Tuesday, 27 November 2012

Official Programme of the 1970 World Cup

A cheery red cover invites you to thumb through the 66 pages of this souvenir programme created as a guide to the 1970 World Cup. Priced at just six shillings (or 30p for any Brits harbouring decimal thoughts a year ahead of their time), this was the official handbook guaranteed to help you get the most out of the FIFA’s ninth global tournament.

Or at least two-thirds of it was. Some 23 pages were set aside for adverts, thus proving that rampant commercialism isn’t as new as you think. But what adverts – some for official partners like British Leyland (England’s coach providers), some for popular brands of the day like Mobil oil, and some for utterly random items like Action Man dolls (complete with sporting outfits, mark you). Even the Esso 1970 World Cup Coin Collection gets a look in.

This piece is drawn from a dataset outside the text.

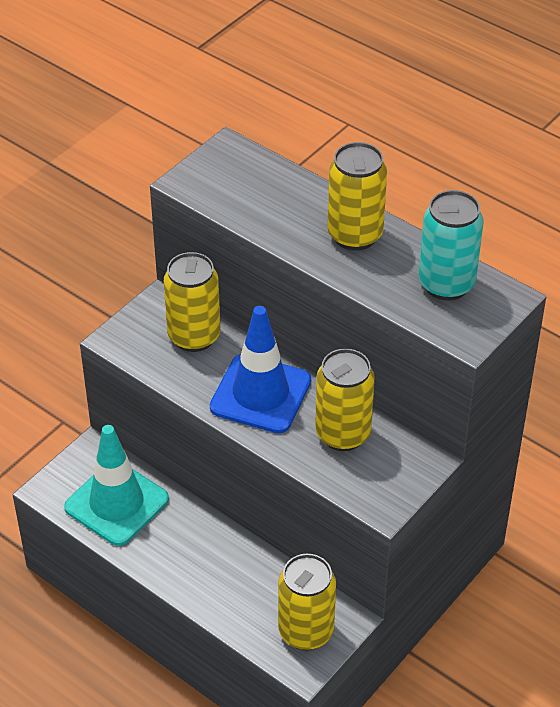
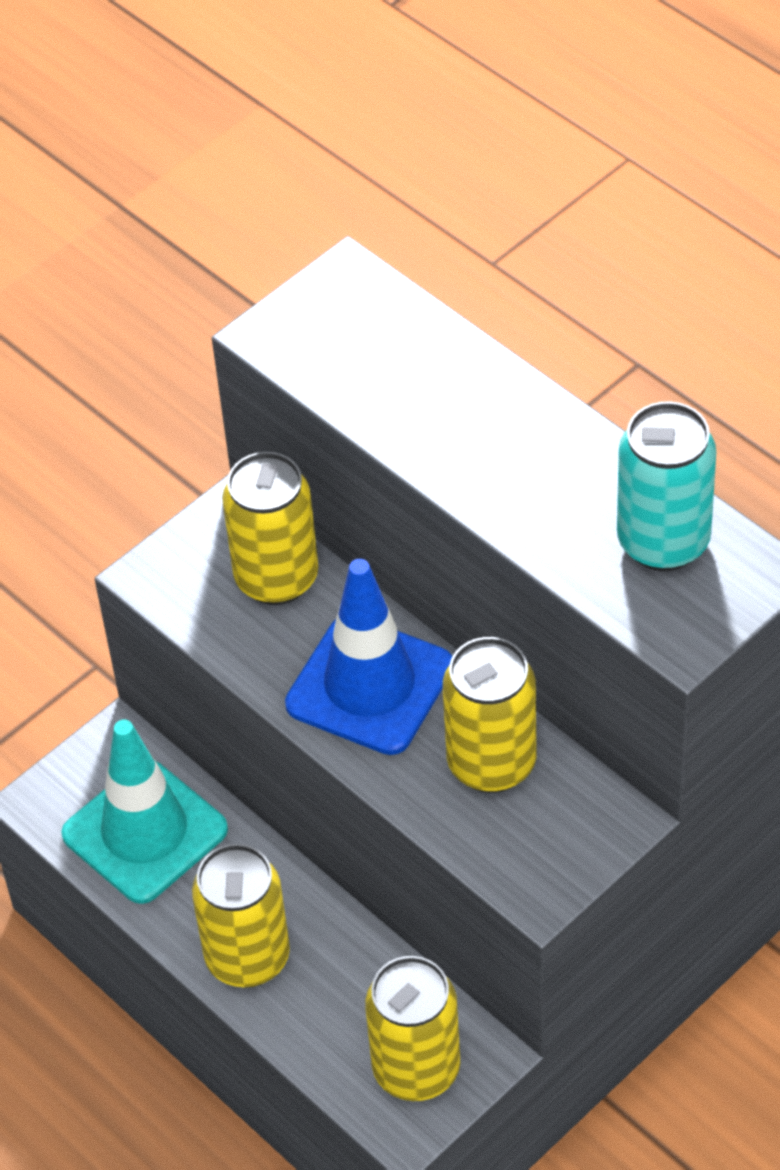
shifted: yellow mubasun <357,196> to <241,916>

But never mind that, I hear you cry – what sort of useful information could I find inside such an august publication? Well once we’ve been informed who makes up the World Cup Organising Committee, we’re given a short history of the competition translated into four languages. Throughout the programme, everything’s available in English, French, Spanish and German and printed in black, blue, pink and black again respectively.

After that, there are details about the previous tournaments, the qualifying results for the 1970 Finals and the ever-useful fixture list for the sixteen teams taking part.

Then it’s onto an illustrated profile of those teams and the stadia they were due to play in. Taking one group at a time, we get a black and white photograph of each venue plus a line up for each squad with monochrome images of six of the players.

Here we realise the limitations brought about by a lack of colour – and the lack of a photographer. The harsh Mexican sunlight means the likes of V Pereda and I Calderon are shown half-and-half in extreme brightness and shadow. The Swedish players look like they’ve had their photos taken at the local police station, while Bulgaria’s finest appear so dim and grainy as to be barely identifiable at all.

Yet it’s the Czechoslovakian team that causes most concern. Their team are depicted not photographically but as a series of paintings the like of which wouldn’t look out of place in the waiting room of a mental institution. Whether the budget ran out to pay for a measly six photos at the headquarters of the Czech FA we’re not quite sure, but it’s safe to say even an 80-year-old Spanish woman could have done a better job than this.

Finally at the back, there are pages where you can fill in all the scores of the matches as the tournament progresses plus the player line-ups for the two competing finalists. All in all, a curious mix of content which, it could be said, lacked the excitement brought about by Pele, Banks and their ilk, but nonetheless tried valiantly to build on the success of the previous tournament four years before.